Habib notes “the Supreme Court has not applied the four part analysis to [of James] to cases where ministerial acts were involved. See, First Virginia Bank-Colonial.” Id. A court finding of ministerial act is dispositive of the analysis.
In MFC in 1986, a state police special agent destroyed dynamite by burning instead of detonating it, contrary to protocol. 6 Va. Cir. at 355. Lee County Circuit Court correctly focused on the particular act in question (in lieu of the actor’s general position), applying James and citing Messina.

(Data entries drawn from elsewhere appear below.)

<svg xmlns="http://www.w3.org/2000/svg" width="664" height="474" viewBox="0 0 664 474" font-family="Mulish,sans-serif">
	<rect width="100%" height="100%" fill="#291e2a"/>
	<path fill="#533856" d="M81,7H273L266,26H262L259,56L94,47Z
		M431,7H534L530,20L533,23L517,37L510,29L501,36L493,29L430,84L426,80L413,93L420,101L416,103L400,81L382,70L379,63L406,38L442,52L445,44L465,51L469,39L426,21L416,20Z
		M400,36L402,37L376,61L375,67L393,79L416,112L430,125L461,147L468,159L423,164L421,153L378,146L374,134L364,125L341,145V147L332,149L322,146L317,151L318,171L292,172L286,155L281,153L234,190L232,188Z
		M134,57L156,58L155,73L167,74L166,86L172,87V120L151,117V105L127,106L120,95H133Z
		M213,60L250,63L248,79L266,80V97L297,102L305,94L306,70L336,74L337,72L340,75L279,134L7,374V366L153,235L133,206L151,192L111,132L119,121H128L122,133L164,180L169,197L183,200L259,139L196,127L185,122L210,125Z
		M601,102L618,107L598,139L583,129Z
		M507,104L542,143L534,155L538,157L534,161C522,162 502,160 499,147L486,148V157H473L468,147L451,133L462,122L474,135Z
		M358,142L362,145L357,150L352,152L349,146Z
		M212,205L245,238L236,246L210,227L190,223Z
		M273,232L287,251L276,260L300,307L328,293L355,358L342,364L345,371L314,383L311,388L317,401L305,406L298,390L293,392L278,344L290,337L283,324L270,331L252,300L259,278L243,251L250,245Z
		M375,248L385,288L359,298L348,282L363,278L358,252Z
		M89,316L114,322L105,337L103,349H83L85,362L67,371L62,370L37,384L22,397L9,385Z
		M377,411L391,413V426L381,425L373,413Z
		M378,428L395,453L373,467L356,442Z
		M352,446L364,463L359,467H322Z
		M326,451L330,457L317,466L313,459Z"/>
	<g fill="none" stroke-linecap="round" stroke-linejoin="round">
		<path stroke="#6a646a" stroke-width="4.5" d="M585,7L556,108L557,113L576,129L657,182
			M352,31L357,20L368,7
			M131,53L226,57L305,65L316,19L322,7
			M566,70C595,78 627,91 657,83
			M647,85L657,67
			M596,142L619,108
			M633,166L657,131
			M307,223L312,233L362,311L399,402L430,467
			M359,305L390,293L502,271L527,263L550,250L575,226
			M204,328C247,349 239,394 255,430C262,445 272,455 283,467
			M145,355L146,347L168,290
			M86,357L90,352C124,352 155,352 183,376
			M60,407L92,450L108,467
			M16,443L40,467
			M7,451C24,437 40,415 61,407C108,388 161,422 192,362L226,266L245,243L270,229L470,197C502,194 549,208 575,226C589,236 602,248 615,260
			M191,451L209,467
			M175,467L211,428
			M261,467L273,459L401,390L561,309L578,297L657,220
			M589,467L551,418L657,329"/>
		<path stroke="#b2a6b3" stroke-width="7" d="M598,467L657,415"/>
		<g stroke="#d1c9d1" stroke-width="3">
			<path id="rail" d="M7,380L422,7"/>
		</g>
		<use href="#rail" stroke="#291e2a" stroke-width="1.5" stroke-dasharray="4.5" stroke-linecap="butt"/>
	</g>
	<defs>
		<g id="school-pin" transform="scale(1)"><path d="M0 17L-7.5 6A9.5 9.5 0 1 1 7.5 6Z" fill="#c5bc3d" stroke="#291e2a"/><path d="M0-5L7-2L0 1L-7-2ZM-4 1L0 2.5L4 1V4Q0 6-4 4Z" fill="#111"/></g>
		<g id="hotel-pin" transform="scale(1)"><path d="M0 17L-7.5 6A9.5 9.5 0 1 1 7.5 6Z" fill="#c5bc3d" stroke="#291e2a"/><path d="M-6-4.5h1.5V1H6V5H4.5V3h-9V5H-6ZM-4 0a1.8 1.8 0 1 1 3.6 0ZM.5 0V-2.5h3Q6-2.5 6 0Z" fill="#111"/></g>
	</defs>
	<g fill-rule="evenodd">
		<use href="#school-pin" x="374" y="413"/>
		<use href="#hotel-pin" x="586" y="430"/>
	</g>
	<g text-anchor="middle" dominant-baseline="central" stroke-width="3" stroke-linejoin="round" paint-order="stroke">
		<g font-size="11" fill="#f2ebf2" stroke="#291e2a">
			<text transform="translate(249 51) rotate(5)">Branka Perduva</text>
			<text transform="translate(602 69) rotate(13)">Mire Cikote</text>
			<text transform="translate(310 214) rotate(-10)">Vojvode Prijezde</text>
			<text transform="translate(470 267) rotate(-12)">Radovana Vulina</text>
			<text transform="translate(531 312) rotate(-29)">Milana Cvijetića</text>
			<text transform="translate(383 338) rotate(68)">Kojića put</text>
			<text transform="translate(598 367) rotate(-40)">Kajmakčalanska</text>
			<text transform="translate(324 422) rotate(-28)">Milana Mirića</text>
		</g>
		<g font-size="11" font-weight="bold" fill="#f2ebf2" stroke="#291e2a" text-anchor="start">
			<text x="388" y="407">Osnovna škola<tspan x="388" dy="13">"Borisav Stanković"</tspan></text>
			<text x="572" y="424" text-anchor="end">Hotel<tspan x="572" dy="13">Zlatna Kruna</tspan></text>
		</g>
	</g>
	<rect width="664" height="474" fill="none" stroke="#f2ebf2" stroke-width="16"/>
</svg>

“While the performance of every duty involves a certain degree of judgment and discretion, Foster’s destruction of the explosives was primarily ministerial requiring adherence to established guidelines and procedures. * * * His duties were primarily ministerial involving little or no discretion.” Id. at 356. Judge Fugate concluded in MFC, “In the Court’s opinion, the defendant negligently performed ministerial acts and for the reasons set forth above should not be entitled to sovereign immunity.” Id. at 357.
In Yassa in 1984, the defendant city zoning administrator “erroneously approved the plot even though it clearly violated the setback requirements established in the City Code.” 3 Va. Cir. at 192. Alexandria Circuit Court appropriately focused on the particular act in question (not the general position of the actor), following James and citing First Va.; and overruled the demurrer on sovereign immunity.
“The Supreme Court of Virginia has held . . . that an act is no less ministerial because an officer has to determine the existence of facts which make it necessary for him to act,” emphasized Judge Grenadier in Yassa. “The Court is of the opinion that in approving the plot plan the defendant was engaged in a purely ministerial function, and if he is negligent in the performance of that function, he is not covered by the cloak of sovereign immunity, and is answerable to the plaintiff for whatever damages proximately result.” Id. at 192.